> Requirement
Please revise the parameter design text, starting with "1. Tool-specific overrides" and going on through "Validation Engine (ValidationEngine)", and put "Per-tool overrides" in place of "Tool-specific overrides".

> Extracted text
- - -
3. Parameter Injector (ParameterInjector)

Responsibilities:

  • Implement full inheritance chain: GCP → Profile → Template → Tool
  • Merge parameters from multiple sources
  • Handle parameter precedence and overrides
  • Validate parameter types and constraints

Key Methods:

class ParameterInjector {
  injectParameters(template: UriTemplate, context: InjectionContext): ParameterSet
  resolveInheritanceChain(templateId: string, toolName: string): ParameterSet
  mergeParameterSources(sources: ParameterSource[]): ParameterSet
  validateParameterSet(parameters: ParameterSet, schema: ParameterSchema): ValidationResult
}

Parameter Inheritance Priority (Highest to Lowest):

  1. Tool-specific overrides - Direct parameters passed to tool
  2. Template parameters - Parameters defined in template
  3. Profile parameters - Parameters from ProfileManager
  4. GCP defaults - Parameters from DefaultParameterManager

4. Validation Engine (ValidationEngine)

Responsibilities:

  • Validate template syntax and semantics
  • Ensure parameter compatibility across inheritance chain
  • Perform security validation on resolved URIs
  • Generate validation reports and error messages

Key Methods:

class ValidationEngine {
  validateTemplateSyntax(template: UriTemplate): ValidationResult
  validateParameterCompatibility(parameters: ParameterSet): ValidationResult
  validateSecurityConstraints(uri: string, context: SecurityContext): ValidationResult
  generateValidationReport(results: ValidationResult[]): ValidationReport
}

Template Hierarchy Design

1. Core GCP Templates

Base Template:

dataproc://gcp/{projectId}/{region}/*

Query Parameter Support:

dataproc://gcp/{projectId}/{region}/clusters{?filter,pageSize,pageToken,verbose}
dataproc://gcp/{projectId}/{region}/jobs{?state,clusterName,maxResults}

Parameter Inheritance:

  • projectId: From DefaultParameterManager → Profile → Tool override
  • region: From DefaultParameterManager → Profile → Tool override

Affected Tools (15/21 - 71%):

  • All cluster management tools (7/7)
  • Most job management tools (6/8)
  • Some knowledge tools (2/4)
- - -
> Records shown
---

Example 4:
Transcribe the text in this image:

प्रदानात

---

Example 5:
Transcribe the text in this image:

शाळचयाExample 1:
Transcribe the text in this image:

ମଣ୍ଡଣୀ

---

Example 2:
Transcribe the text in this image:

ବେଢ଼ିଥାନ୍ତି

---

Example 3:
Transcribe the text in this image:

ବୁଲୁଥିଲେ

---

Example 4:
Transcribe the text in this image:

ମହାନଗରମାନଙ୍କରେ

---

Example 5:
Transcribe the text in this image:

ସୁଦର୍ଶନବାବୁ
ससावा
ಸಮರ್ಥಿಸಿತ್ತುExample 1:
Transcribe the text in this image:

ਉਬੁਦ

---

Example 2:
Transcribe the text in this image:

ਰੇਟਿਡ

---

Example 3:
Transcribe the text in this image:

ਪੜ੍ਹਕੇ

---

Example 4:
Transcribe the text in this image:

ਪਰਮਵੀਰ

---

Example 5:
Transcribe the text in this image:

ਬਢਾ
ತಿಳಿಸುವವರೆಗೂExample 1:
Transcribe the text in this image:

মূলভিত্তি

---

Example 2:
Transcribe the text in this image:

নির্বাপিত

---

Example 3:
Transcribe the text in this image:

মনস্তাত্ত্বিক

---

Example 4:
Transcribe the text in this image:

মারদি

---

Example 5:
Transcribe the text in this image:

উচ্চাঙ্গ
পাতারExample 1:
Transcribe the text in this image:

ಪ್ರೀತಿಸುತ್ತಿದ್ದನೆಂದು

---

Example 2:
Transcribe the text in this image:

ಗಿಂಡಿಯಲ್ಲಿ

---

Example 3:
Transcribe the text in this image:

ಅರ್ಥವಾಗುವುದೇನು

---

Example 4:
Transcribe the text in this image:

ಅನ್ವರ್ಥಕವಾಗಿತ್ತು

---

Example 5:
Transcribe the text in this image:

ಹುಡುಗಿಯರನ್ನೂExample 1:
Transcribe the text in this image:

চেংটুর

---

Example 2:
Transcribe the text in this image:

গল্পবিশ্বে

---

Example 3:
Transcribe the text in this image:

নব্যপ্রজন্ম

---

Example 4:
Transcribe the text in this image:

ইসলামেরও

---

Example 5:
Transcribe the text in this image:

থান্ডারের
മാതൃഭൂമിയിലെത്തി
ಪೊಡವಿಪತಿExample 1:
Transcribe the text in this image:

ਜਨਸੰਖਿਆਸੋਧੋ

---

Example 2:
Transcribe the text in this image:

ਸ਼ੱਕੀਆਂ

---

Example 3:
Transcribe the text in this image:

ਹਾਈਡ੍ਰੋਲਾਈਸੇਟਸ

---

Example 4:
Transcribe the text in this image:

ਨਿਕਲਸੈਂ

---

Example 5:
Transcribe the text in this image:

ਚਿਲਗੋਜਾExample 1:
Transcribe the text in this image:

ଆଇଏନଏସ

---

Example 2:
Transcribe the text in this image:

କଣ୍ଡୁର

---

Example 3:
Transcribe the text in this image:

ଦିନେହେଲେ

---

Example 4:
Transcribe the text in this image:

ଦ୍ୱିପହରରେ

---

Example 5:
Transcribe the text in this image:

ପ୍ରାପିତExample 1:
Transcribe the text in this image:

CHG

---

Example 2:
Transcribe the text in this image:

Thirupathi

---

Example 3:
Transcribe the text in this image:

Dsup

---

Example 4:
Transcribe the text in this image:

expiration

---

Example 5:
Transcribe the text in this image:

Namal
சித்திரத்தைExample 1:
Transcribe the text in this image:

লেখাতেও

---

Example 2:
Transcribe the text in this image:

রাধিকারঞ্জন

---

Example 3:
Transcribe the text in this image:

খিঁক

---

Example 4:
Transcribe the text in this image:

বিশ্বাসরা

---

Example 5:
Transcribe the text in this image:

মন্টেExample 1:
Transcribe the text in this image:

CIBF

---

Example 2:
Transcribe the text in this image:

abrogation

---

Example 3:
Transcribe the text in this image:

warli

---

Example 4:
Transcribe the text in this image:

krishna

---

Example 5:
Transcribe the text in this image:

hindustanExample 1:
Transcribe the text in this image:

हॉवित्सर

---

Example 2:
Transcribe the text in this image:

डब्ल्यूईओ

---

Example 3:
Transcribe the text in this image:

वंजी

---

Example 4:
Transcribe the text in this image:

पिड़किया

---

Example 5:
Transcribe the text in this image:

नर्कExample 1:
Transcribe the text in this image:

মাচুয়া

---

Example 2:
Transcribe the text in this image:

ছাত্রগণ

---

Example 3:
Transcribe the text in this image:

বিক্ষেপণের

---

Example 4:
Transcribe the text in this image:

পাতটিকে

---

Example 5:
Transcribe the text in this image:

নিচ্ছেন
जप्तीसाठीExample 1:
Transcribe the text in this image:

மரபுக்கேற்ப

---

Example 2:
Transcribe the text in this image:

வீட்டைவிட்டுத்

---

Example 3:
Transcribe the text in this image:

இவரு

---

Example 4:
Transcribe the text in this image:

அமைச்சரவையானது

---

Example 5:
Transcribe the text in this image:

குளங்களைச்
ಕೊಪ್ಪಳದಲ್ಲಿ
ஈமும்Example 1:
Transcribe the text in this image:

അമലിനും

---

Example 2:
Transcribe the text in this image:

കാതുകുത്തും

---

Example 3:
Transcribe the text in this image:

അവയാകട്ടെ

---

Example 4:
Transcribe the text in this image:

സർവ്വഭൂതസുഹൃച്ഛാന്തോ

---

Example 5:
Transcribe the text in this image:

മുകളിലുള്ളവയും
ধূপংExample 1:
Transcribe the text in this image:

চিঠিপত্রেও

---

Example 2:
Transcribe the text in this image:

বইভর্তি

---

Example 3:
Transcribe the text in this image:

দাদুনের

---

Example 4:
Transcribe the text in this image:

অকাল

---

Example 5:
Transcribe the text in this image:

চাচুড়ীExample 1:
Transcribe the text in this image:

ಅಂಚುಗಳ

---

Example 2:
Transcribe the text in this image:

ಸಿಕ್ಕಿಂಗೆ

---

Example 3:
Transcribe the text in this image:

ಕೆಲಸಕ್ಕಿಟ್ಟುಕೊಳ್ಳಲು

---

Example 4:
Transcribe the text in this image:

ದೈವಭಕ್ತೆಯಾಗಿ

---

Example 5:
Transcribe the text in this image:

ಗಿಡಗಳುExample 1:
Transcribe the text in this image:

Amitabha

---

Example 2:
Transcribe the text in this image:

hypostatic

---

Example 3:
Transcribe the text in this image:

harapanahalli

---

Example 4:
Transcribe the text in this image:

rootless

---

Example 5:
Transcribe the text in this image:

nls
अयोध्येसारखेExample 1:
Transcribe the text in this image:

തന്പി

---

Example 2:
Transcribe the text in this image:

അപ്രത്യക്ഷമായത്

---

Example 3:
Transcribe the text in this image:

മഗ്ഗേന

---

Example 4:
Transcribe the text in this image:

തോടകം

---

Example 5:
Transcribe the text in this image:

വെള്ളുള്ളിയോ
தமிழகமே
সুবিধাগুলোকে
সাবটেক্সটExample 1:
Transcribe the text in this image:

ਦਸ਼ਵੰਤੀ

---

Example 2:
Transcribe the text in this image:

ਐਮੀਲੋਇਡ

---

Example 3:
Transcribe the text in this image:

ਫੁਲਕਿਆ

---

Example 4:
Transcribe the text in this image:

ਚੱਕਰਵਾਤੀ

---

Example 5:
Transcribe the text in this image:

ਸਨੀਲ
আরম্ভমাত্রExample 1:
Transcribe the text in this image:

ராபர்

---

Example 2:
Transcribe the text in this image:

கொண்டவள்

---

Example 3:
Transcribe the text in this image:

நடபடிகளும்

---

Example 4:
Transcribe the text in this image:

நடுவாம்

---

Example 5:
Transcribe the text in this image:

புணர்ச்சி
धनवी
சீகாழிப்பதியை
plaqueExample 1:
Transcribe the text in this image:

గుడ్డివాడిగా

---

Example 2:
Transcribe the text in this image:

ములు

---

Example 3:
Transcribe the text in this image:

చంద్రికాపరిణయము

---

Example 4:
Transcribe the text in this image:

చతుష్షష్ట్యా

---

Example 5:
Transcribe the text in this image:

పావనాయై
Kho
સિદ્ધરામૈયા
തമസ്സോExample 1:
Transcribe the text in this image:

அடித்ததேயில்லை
- - -
> Task answer
1. Per-tool overrides - Direct parameters passed to tool
  2. Template parameters - Parameters defined in template
  3. Profile parameters - Parameters from ProfileManager
  4. GCP defaults - Parameters from DefaultParameterManager

4. Validation Engine (ValidationEngine)